• [WORK TO COMPLETE]: Do any lines in the data below contain "lerakási"? If so, copy every one of them.

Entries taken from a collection
########################################

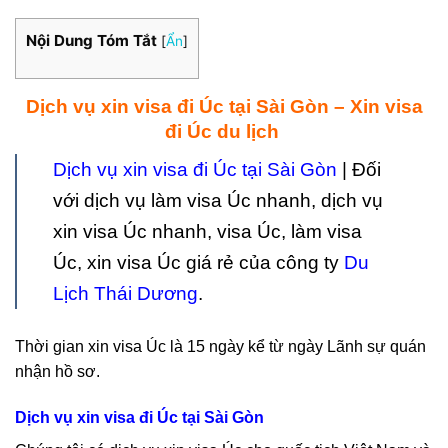
Nội Dung Tóm Tắt
[
Ẩn
]
Dịch vụ xin visa đi Úc tại Sài Gòn – Xin visa
đi Úc du lịch
Dịch vụ xin visa đi Úc tại Sài Gòn
| Đối
với dịch vụ làm visa Úc nhanh, dịch vụ
xin visa Úc nhanh, visa Úc, làm visa
Úc, xin visa Úc giá rẻ của công ty
Du
Lịch Thái Dương
.
Thời gian xin visa Úc là 15 ngày kể từ ngày Lãnh sự quán
nhận hồ sơ.
Dịch vụ xin visa đi Úc tại Sài Gòn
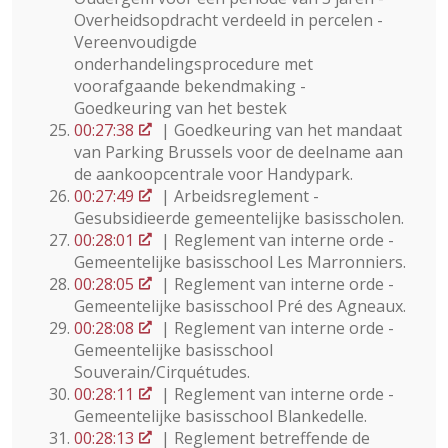
Overheidsopdracht verdeeld in percelen -
Vereenvoudigde
onderhandelingsprocedure met
voorafgaande bekendmaking -
Goedkeuring van het bestek
00:27:38
| Goedkeuring van het mandaat
van Parking Brussels voor de deelname aan
de aankoopcentrale voor Handypark.
00:27:49
| Arbeidsreglement -
Gesubsidieerde gemeentelijke basisscholen.
00:28:01
| Reglement van interne orde -
Gemeentelijke basisschool Les Marronniers.
00:28:05
| Reglement van interne orde -
Gemeentelijke basisschool Pré des Agneaux.
00:28:08
| Reglement van interne orde -
Gemeentelijke basisschool
Souverain/Cirquétudes.
00:28:11
| Reglement van interne orde -
Gemeentelijke basisschool Blankedelle.
00:28:13
| Reglement betreffende de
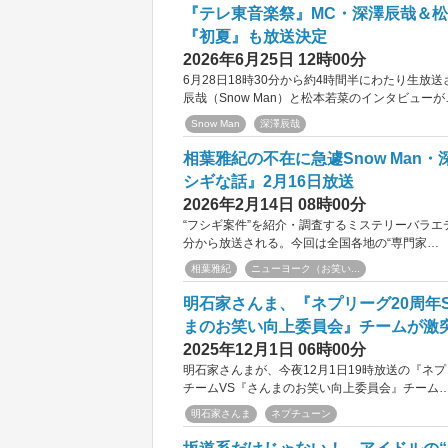
『テレ東音楽祭』MC・深澤辰哉＆松
『初夏』も放送決定
2026年6月25日 12時00分
6月28日18時30分から約4時間半にわたり生放
辰哉（Snow Man）と松本若菜のインタビューが
Snow Man
深澤辰哉
相葉雅紀の不在に急遽Snow Ma
シギな話』2月16日放送
2026年2月14日 08時00分
“フシギ案件”を紹介・調査するミステリーバラエテ
分から放送される。今回は全国各地の“専門家…
相葉雅紀
ニューヨーク（お笑い...
明石家さんま、『ネプリーグ20周年
まのお笑い向上委員会』チームが激
2025年12月1日 06時00分
明石家さんまが、今夜12月1日19時放送の『ネ
チームVS『さんまのお笑い向上委員会』チーム
明石家さんま
ネプチューン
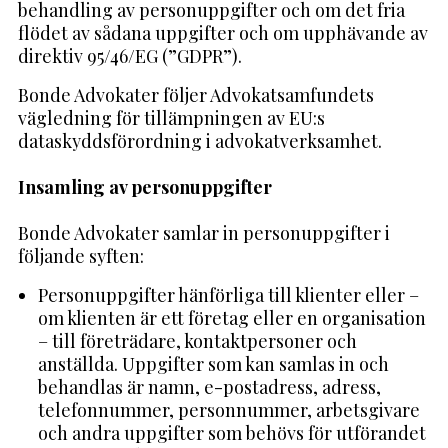
behandling av personuppgifter och om det fria
flödet av sådana uppgifter och om upphävande av
direktiv 95/46/EG (”GDPR”).
Bonde Advokater följer Advokatsamfundets
vägledning för tillämpningen av EU:s
dataskyddsförordning i advokatverksamhet.
Insamling av personuppgifter
Bonde Advokater samlar in personuppgifter i
följande syften:
Personuppgifter hänförliga till klienter eller –
om klienten är ett företag eller en organisation
– till företrädare, kontaktpersoner och
anställda. Uppgifter som kan samlas in och
behandlas är namn, e-postadress, adress,
telefonnummer, personnummer, arbetsgivare
och andra uppgifter som behövs för utförandet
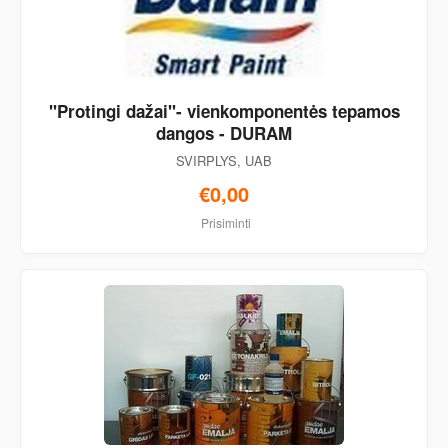
"Protingi dažai"- vienkomponentės tepamos
dangos - DURAM
SVIRPLYS, UAB
€0,00
Prisiminti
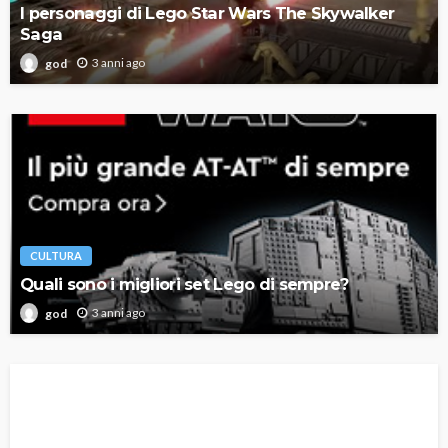
I personaggi di Lego Star Wars The Skywalker
Saga
3 anni ago
god
CULTURA
Quali sono i migliori set Lego di sempre?
3 anni ago
god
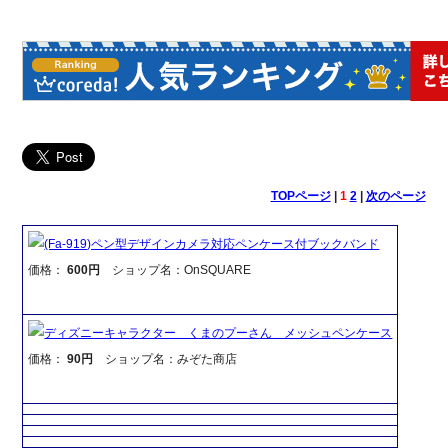
TOPページ
|
1
2
|
次のページ
(Fa-919)ペン型デザインカメラ対応ペンケース付ブックバンド
価格：
600円
ショップ名：OnSQUARE
ディズニーキャラクター くまのプーさん メッシュペンケース
価格：
90円
ショップ名：みぞた商店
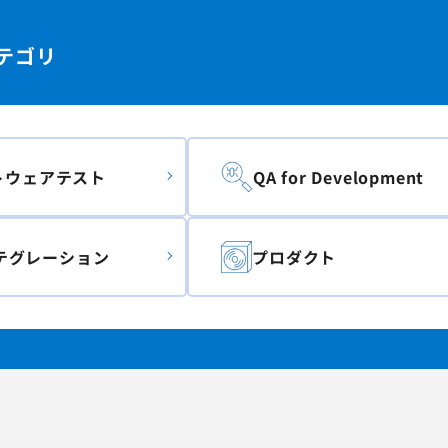
テゴリ
トウェアテスト
QA for Development
テグレーション
プロダクト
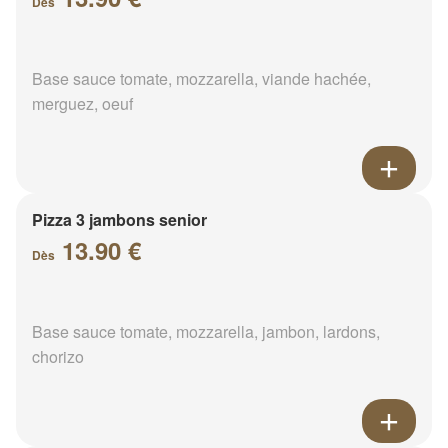
Dès
Base sauce tomate, mozzarella, viande hachée,
merguez, oeuf
Pizza 3 jambons senior
13.90 €
Dès
Base sauce tomate, mozzarella, jambon, lardons,
chorizo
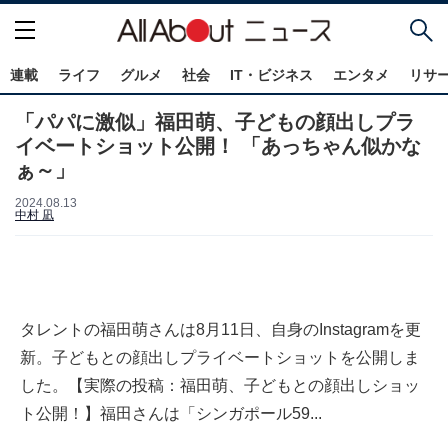
連載
ライフ
グルメ
社会
IT・ビジネス
エンタメ
リサ
「パパに激似」福田萌、子どもの顔出しプラ
イベートショット公開！ 「あっちゃん似かな
ぁ～」
2024.08.13
中村 凪
タレントの福田萌さんは8月11日、自身のInstagramを更
新。子どもとの顔出しプライベートショットを公開しま
した。【実際の投稿：福田萌、子どもとの顔出しショッ
ト公開！】福田さんは「シンガポール59...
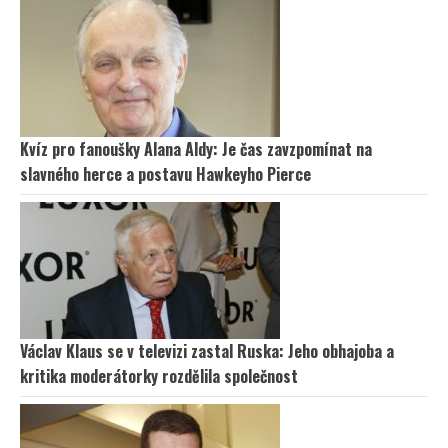
Kvíz pro fanoušky Alana Aldy: Je čas zavzpomínat na
slavného herce a postavu Hawkeyho Pierce
Václav Klaus se v televizi zastal Ruska: Jeho obhajoba a
kritika moderátorky rozdělila společnost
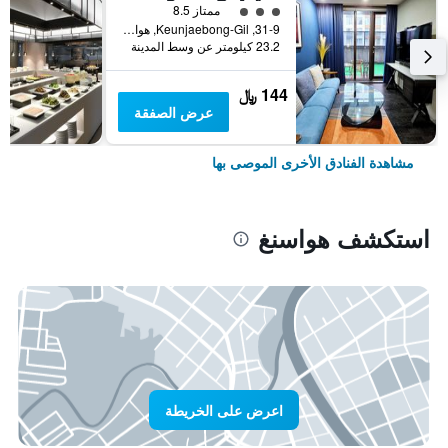
تقييم فئة 3
ممتاز 8.5
31-9, Keunjaebong-Gil, هواسنغ, كوريا الجنوبية
23.2 كيلومتر عن وسط المدينة
144 ﷼
عرض الصفقة
مشاهدة الفنادق الأخرى الموصى بها
استكشف هواسنغ
اعرض على الخريطة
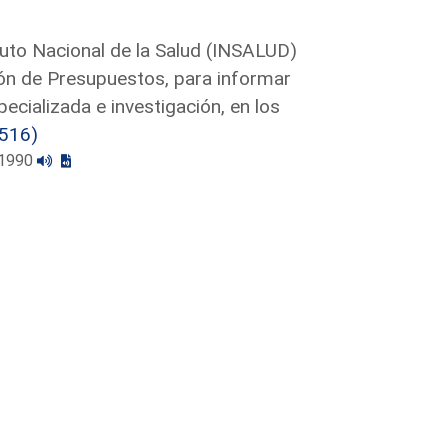
tuto Nacional de la Salud (INSALUD)
sión de Presupuestos, para informar
pecializada e investigación, en los
516)
0/1990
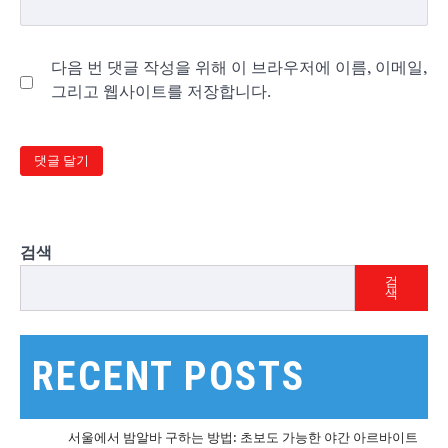
다음 번 댓글 작성을 위해 이 브라우저에 이름, 이메일,
그리고 웹사이트를 저장합니다.
검색
검
색
RECENT POSTS
서울에서 밤알바 구하는 방법: 초보도 가능한 야간 아르바이트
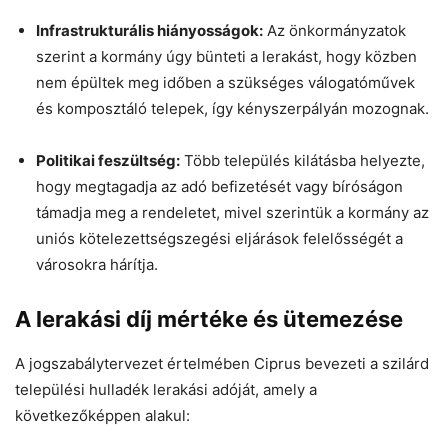
Infrastrukturális hiányosságok:
Az önkormányzatok
szerint a kormány úgy bünteti a lerakást, hogy közben
nem épültek meg időben a szükséges válogatóművek
és komposztáló telepek, így kényszerpályán mozognak.
Politikai feszültség:
Több település kilátásba helyezte,
hogy megtagadja az adó befizetését vagy bíróságon
támadja meg a rendeletet, mivel szerintük a kormány az
uniós kötelezettségszegési eljárások felelősségét a
városokra hárítja.
A lerakási díj mértéke és ütemezése
A jogszabálytervezet értelmében Ciprus bevezeti a szilárd
települési hulladék lerakási adóját, amely a
következőképpen alakul:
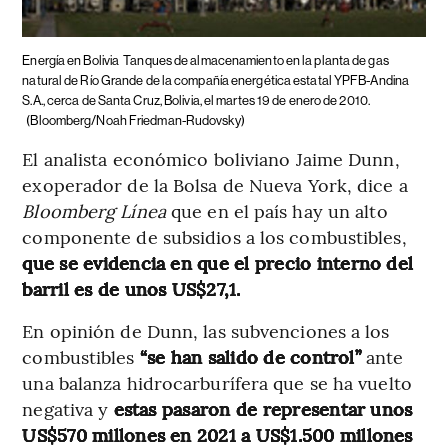
Energía en Bolivia
Tanques de almacenamiento en la planta de gas
natural de Río Grande de la compañía energética estatal YPFB-Andina
S.A., cerca de Santa Cruz, Bolivia, el martes 19 de enero de 2010.
(Bloomberg/Noah Friedman-Rudovsky)
El analista económico boliviano Jaime Dunn,
exoperador de la Bolsa de Nueva York, dice a
Bloomberg Línea
que en el país hay un alto
componente de subsidios a los combustibles,
que se evidencia en que el precio interno del
barril es de unos US$27,1.
En opinión de Dunn, las subvenciones a los
combustibles
“se han salido de control”
ante
una balanza hidrocarburífera que se ha vuelto
negativa y
estas pasaron de representar unos
US$570 millones en 2021 a US$1.500 millones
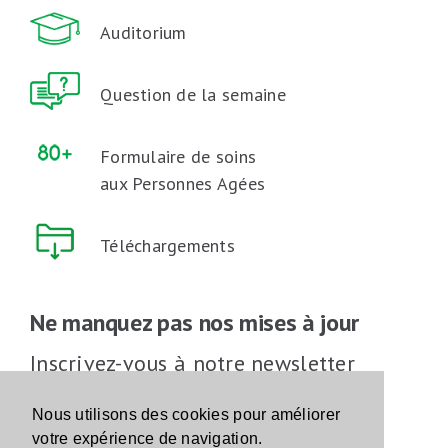
Auditorium
Question de la semaine
Formulaire de soins
aux Personnes Agées
Téléchargements
Ne manquez pas nos mises à jour
Inscrivez-vous à notre newsletter
Inscrivez-vous
Nous utilisons des cookies pour améliorer
votre expérience de navigation.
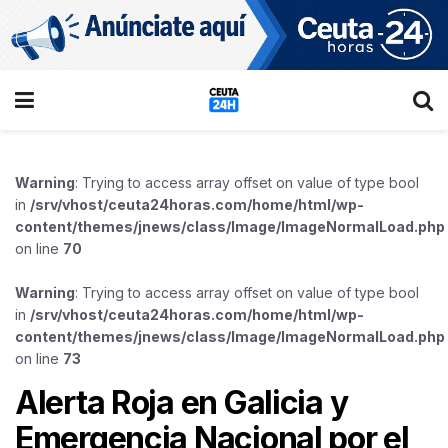
Warning
: Trying to access array offset on value of type bool
in
/srv/vhost/ceuta24horas.com/home/html/wp-
content/themes/jnews/class/Image/ImageNormalLoad.php
on line
70
Warning
: Trying to access array offset on value of type bool
in
/srv/vhost/ceuta24horas.com/home/html/wp-
content/themes/jnews/class/Image/ImageNormalLoad.php
on line
73
Alerta Roja en Galicia y
Emergencia Nacional por el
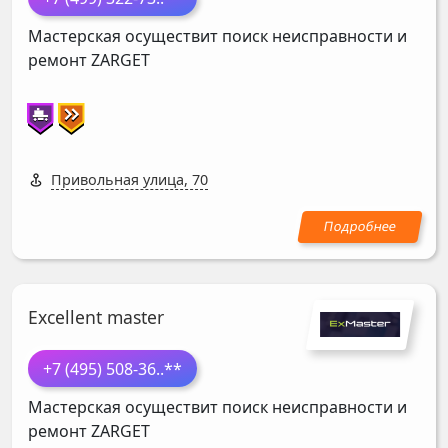
Мастерская осуществит поиск неисправности и
ремонт
ZARGET
Привольная улица, 70
Excellent master
+7 (495) 508-36
..**
Мастерская осуществит поиск неисправности и
ремонт
ZARGET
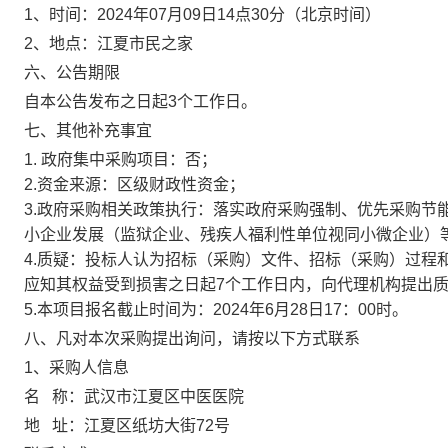
1、时间：
2024年07月09日14点30分
（北京时间）
2、地点：
江夏市民之家
六、公告期限
自本公告发布之日起3个工作日。
七、其他补充事宜
1. 政府集中采购项目：否；
2.资金来源：区级财政性资金；
3.政府采购相关政策执行：落实政府采购强制、优先采购节
小企业发展（监狱企业、残疾人福利性单位视同小微企业）
4.质疑：投标人认为招标（采购）文件、招标（采购）过程
应知其权益受到损害之日起7个工作日内，向代理机构提出
5.本项目报名截止时间为：2024年6月28日17：00时。
八、凡对本次采购提出询问，请按以下方式联系
1、采购人信息
名 称：
武汉市江夏区中医医院
地 址：
江夏区纸坊大街72号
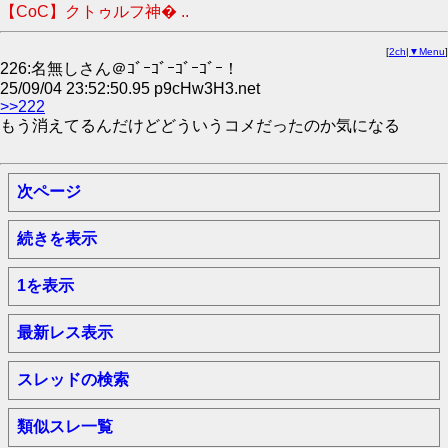
【CoC】クトゥルフ神� ..
[
2ch
|
▼Menu
]
226:名無しさん＠ｺﾞｰｺﾞｰｺﾞｰｺﾞｰ！
25/09/04 23:52:50.95 p9cHw3H3.net
>>222
もう消えてるんだけどどういうコメだったのか気になる
次ページ
続きを表示
1を表示
最新レス表示
スレッドの検索
類似スレ一覧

########################################

• [ANSWER TO THIS EXERCISE]:
A lerakási díj mértéke és ütemezése
települési hulladék lerakási adóját, amely a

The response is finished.